■ Aim of the task
Give the lines of the material below as a JSON list of strings, one string per line and with blank lines omitted, covering all of the material and leaving out the pictures.
----- Source records -----
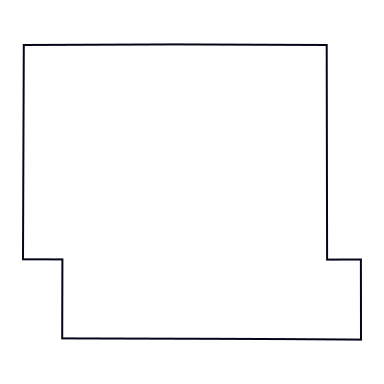 Shelby, Iowa, United States of America (Natural Earth projection)
{"feature_id": "52423323B47496055628600", "entity_name": "Shelby", "entity_type": "district", "adm_level": 2, "iso_a3": "USA", "parent_name": "United States of America", "parent_adm1": "Iowa", "projection": "natural_earth1", "projection_center": [-95.264, 41.684], "detail": "fine", "context": "isolated", "style": "outline", "palette": "ink", "viewbox_px": 384, "rotation_deg": 0, "n_neighbors": 0, "source": "geoboundaries", "source_scale": "gbopen_adm2", "svg_char_len": 264}
<svg xmlns="http://www.w3.org/2000/svg" viewBox="0 0 384 384"><path d="M361.0,339.6L360.9,259.5L327.1,259.6L326.7,45.0L175.4,44.4L23.8,45.0L23.0,259.3L62.4,259.4L62.2,338.4L211.6,338.8L286.5,339.1L361.0,339.6Z" fill="none" stroke="#020617" stroke-width="2"/></svg>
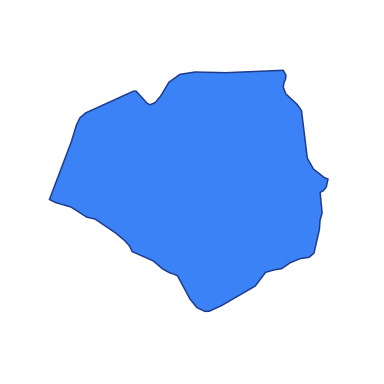 map outline of Oudalan (Natural Earth projection), rotated 336°
{"feature_id": "BFA-2805", "entity_name": "Oudalan", "entity_type": "Province", "adm_level": 1, "iso_a3": "BFA", "parent_name": "Burkina Faso", "parent_adm1": "", "projection": "natural_earth1", "projection_center": [-0.325, 14.611], "detail": "fine", "context": "isolated", "style": "filled", "palette": "blue", "viewbox_px": 384, "rotation_deg": 336, "n_neighbors": 0, "source": "natural_earth", "source_scale": "10m", "svg_char_len": 893}
<svg xmlns="http://www.w3.org/2000/svg" viewBox="0 0 384 384"><g transform="rotate(336 192 192)"><path d="M180.0,76.1L182.0,77.2L186.9,92.1L188.9,95.2L194.9,95.3L202.5,91.5L215.6,82.3L228.8,79.6L243.5,83.6L271.7,96.9L324.8,117.9L325.3,123.5L323.5,126.8L320.5,129.6L318.0,133.4L317.6,140.5L323.7,154.8L325.1,162.3L311.1,208.0L312.3,220.5L318.6,232.4L321.5,235.5L316.8,241.9L312.6,244.2L308.9,244.5L302.3,264.1L297.4,270.0L293.2,278.0L278.6,297.4L272.5,299.3L263.4,296.8L252.5,296.6L242.9,298.5L234.9,296.5L226.6,295.3L211.6,303.6L172.5,307.8L159.1,307.9L155.2,306.3L149.5,299.6L146.6,289.0L144.7,262.7L142.0,259.7L138.6,256.6L133.8,250.2L128.6,239.2L113.1,222.1L113.0,216.1L110.8,209.1L105.5,198.3L92.3,177.1L85.6,172.2L75.5,156.7L63.1,146.2L58.7,140.9L102.3,96.9L113.6,83.9L116.0,81.9L119.9,78.6L126.9,76.5L173.2,76.1L180.0,76.1Z" fill="#3b82f6" stroke="#1e3a8a" stroke-width="1.5"/></g></svg>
-----
■ Exercise response
[
  " Shelby, Iowa, United States of America (Natural Earth projection)",
  "{\"feature_id\": \"52423323B47496055628600\", \"entity_name\": \"Shelby\", \"entity_type\": \"district\", \"adm_level\": 2, \"iso_a3\": \"USA\", \"parent_name\": \"United States of America\", \"parent_adm1\": \"Iowa\", \"projection\": \"natural_earth1\", \"projection_center\": [-95.264, 41.684], \"detail\": \"fine\", \"context\": \"isolated\", \"style\": \"outline\", \"palette\": \"ink\", \"viewbox_px\": 384, \"rotation_deg\": 0, \"n_neighbors\": 0, \"source\": \"geoboundaries\", \"source_scale\": \"gbopen_adm2\", \"svg_char_len\": 264}",
  "<svg xmlns=\"http://www.w3.org/2000/svg\" viewBox=\"0 0 384 384\"><path d=\"M361.0,339.6L360.9,259.5L327.1,259.6L326.7,45.0L175.4,44.4L23.8,45.0L23.0,259.3L62.4,259.4L62.2,338.4L211.6,338.8L286.5,339.1L361.0,339.6Z\" fill=\"none\" stroke=\"#020617\" stroke-width=\"2\"/></svg>",
  " map outline of Oudalan (Natural Earth projection), rotated 336°",
  "{\"feature_id\": \"BFA-2805\", \"entity_name\": \"Oudalan\", \"entity_type\": \"Province\", \"adm_level\": 1, \"iso_a3\": \"BFA\", \"parent_name\": \"Burkina Faso\", \"parent_adm1\": \"\", \"projection\": \"natural_earth1\", \"projection_center\": [-0.325, 14.611], \"detail\": \"fine\", \"context\": \"isolated\", \"style\": \"filled\", \"palette\": \"blue\", \"viewbox_px\": 384, \"rotation_deg\": 336, \"n_neighbors\": 0, \"source\": \"natural_earth\", \"source_scale\": \"10m\", \"svg_char_len\": 893}",
  "<svg xmlns=\"http://www.w3.org/2000/svg\" viewBox=\"0 0 384 384\"><g transform=\"rotate(336 192 192)\"><path d=\"M180.0,76.1L182.0,77.2L186.9,92.1L188.9,95.2L194.9,95.3L202.5,91.5L215.6,82.3L228.8,79.6L243.5,83.6L271.7,96.9L324.8,117.9L325.3,123.5L323.5,126.8L320.5,129.6L318.0,133.4L317.6,140.5L323.7,154.8L325.1,162.3L311.1,208.0L312.3,220.5L318.6,232.4L321.5,235.5L316.8,241.9L312.6,244.2L308.9,244.5L302.3,264.1L297.4,270.0L293.2,278.0L278.6,297.4L272.5,299.3L263.4,296.8L252.5,296.6L242.9,298.5L234.9,296.5L226.6,295.3L211.6,303.6L172.5,307.8L159.1,307.9L155.2,306.3L149.5,299.6L146.6,289.0L144.7,262.7L142.0,259.7L138.6,256.6L133.8,250.2L128.6,239.2L113.1,222.1L113.0,216.1L110.8,209.1L105.5,198.3L92.3,177.1L85.6,172.2L75.5,156.7L63.1,146.2L58.7,140.9L102.3,96.9L113.6,83.9L116.0,81.9L119.9,78.6L126.9,76.5L173.2,76.1L180.0,76.1Z\" fill=\"#3b82f6\" stroke=\"#1e3a8a\" stroke-width=\"1.5\"/></g></svg>"
]